Design for operations
- 15 minutes
Test failures early and often during development. Determine how performance problems affect reliability. For the sake of root cause analysis and postmortems, ensure that all teams can see the status of dependencies and ongoing failures. Use insights, diagnostics, and alerts from observable systems to manage incidents and improve continuously.
Contoso University runs a web app built on microservices that provides education services, like online classes, for Contoso's faculty and students. The workload is built on Azure App Service, Azure SQL Database, Microsoft Entra ID, Azure Key Vault, Azure Service Bus, Azure Monitor, and Azure DevOps.
Add robust monitoring
Build observable systems that can correlate telemetry.
Monitoring and diagnostics are crucial operations. If something fails, you need to know that it failed, when it failed, and why it failed. Observability at the component level is fundamental, but overall monitoring of components and flows provides a holistic view of the health status. This data helps site-reliability engineers prioritize their efforts to fix problems.
Contoso's challenge
The workload application is deployed as part of a suite of five decoupled services across multiple functional tiers.
The team wants to be able to analyze transactions and users requests as they move through various tiers of the solution to identify bottlenecks that can cause instability and troubleshoot efficiently.

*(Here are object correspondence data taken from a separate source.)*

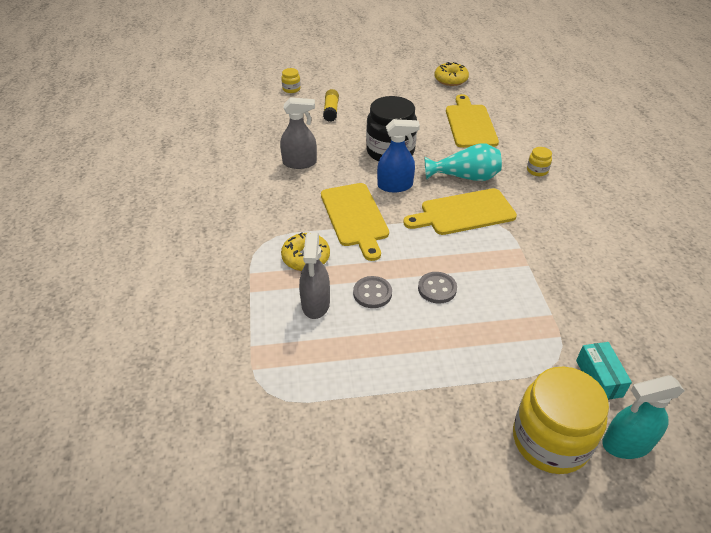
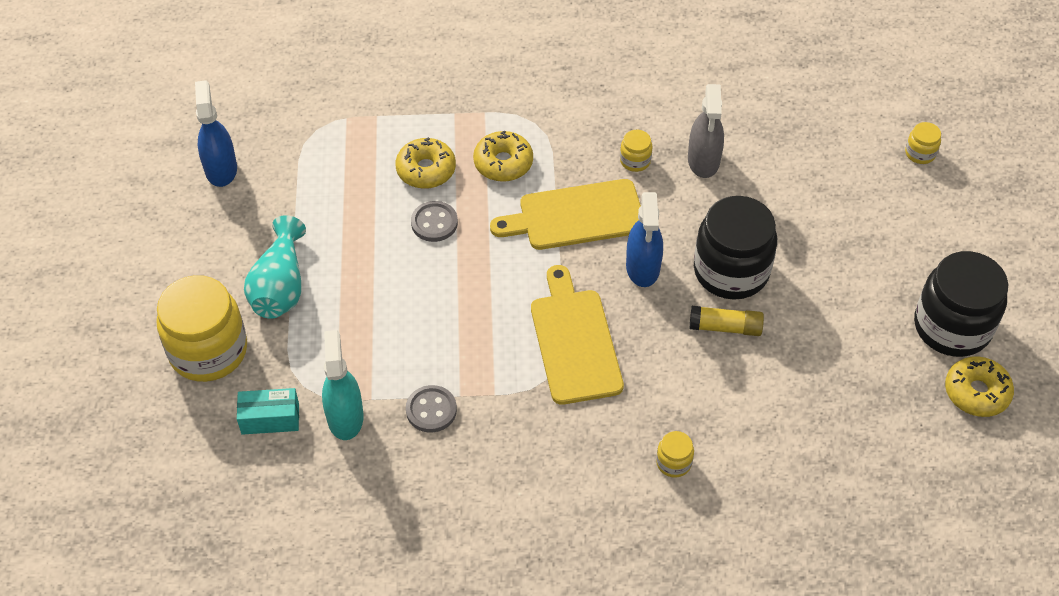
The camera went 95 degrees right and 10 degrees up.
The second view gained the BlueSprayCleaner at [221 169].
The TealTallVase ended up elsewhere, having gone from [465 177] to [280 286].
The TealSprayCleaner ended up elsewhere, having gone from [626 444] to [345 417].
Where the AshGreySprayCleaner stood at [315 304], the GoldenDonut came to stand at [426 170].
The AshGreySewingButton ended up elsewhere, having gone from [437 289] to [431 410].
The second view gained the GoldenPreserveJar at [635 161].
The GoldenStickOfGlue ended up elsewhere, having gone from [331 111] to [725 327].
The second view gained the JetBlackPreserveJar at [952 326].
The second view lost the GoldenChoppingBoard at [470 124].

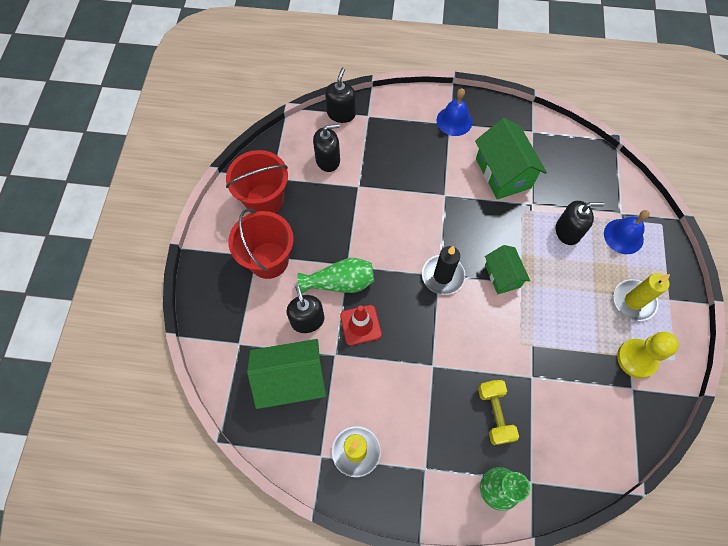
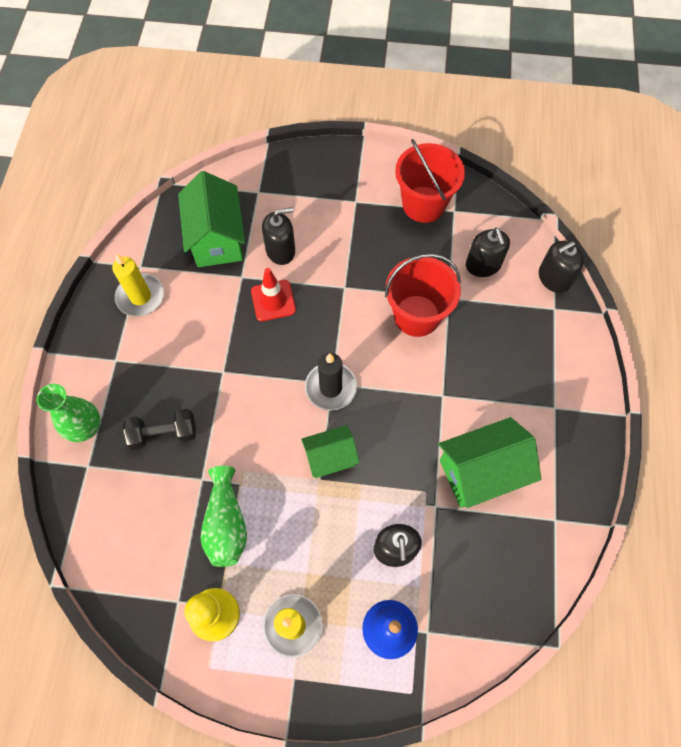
The camera went 90 degrees right and 0 degrees up.
What was the GoldenFreeWeight at [494 414] turned into the JetBlackFreeWeight at [163 434].
The EmeraldTallVase ended up elsewhere, having gone from [340 282] to [226 523].
The ScarletPail ended up elsewhere, having gone from [268 260] to [416 315].
The JetBlackSoapDispenser at [341 113] ended up facing another way, 135 degrees clockwise from before.
The second view lost the BlueHandBell at [454 121].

Applying the approach and outcomes
The workload team uses Application Insights to capture logs and metrics and configures logging for all platform services. All logs are forwarded to the workload's Azure Monitor workspace.

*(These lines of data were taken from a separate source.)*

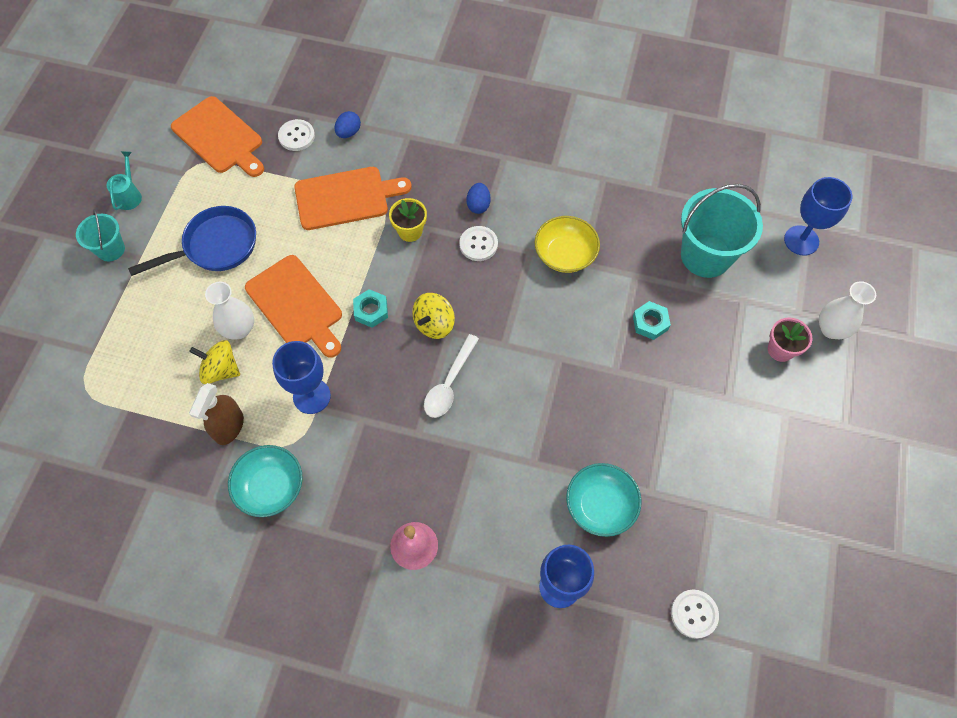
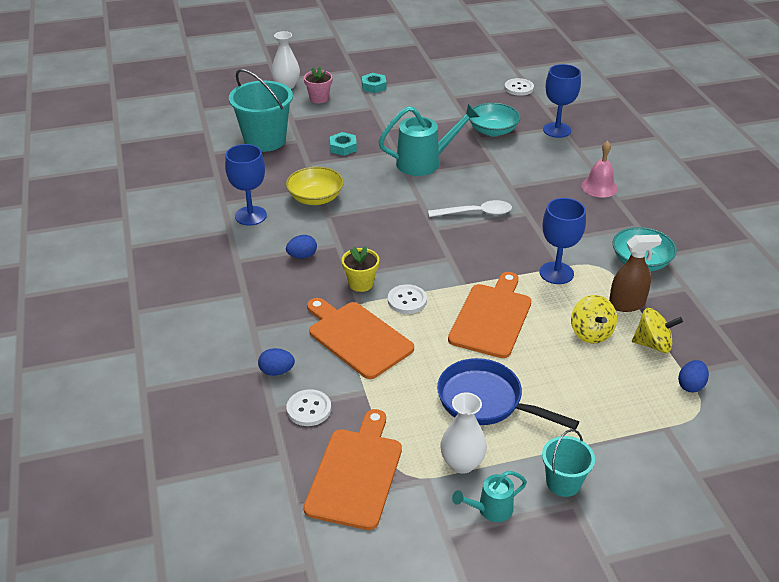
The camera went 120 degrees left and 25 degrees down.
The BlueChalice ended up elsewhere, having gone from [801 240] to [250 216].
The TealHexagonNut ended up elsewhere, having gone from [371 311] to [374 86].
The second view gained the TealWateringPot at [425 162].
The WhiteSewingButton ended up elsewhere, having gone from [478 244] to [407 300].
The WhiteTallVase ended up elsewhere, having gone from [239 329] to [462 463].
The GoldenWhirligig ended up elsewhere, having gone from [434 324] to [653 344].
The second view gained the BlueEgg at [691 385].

Data in the Azure Monitor workspace can be used to analyze the health of individual components and the overall solution.
Correlating entries that belong to the same request across components and tiers helps the team determine the workload health and troubleshoot problems more easily.
Predict potential problems and unusual behavior
Use prioritized and actionable alerts to make reliability problems visible. Invest in reliable processes and infrastructure to speed up triage.
Site reliability engineers can be notified of problems immediately. They can handle ongoing live site incidents and proactively address potential failures that predictive alerts identify before they become live incidents.
Contoso's challenge
The team expects a traffic surge at the start of each term as students register for classes, access syllabi, and buy textbooks.
During this critical period of the academic year, the team needs to ensure that there's enough capacity to handle the increased load. They must be able to react quickly to other potential availability problems that might come up.
Applying the approach and outcomes
The team configures the web and database tiers to automatically scale out so there's extra capacity before the expected increase in demand and capacity is added as load increases.
The emergency response plan is updated so that the incident response team prioritizes alerts related to the stressed flows during this period.
Test for reliability risks
Simulate failures and run tests in production and preproduction environments.
It's helpful to experience failures in production so you can set realistic expectations for recovery. This practice allows you to make design choices that gracefully respond to failures. And you can test thresholds that you set for business metrics.
Contoso's challenge
Communication between the web tier and the student registration REST service in this workload relies on client certificates.
After the term begins, the student registration functionality isn't used much. So if that certificate expires, the problem might go undetected for some time.
During the last registration period, there were several interruptions to the service because the system didn't handle transient connectivity failures well. The team made some code improvements to handle transient failures but doesn't know how the functionality will behave in real production scenarios.
Applying the approach and outcomes
The team creates synthetic transaction testing to run in production monthly. This testing simulates several flows, including the registration flow.
Alerting is set up for the synthetic transaction tests, so the team gets notified if there's a failure, like expiring certificates.
The team adds chaos testing to their software development life cycle (SDLC). They do routine chaos testing and capture the results to validate self-preservation techniques and help uncover unknown reliability problems.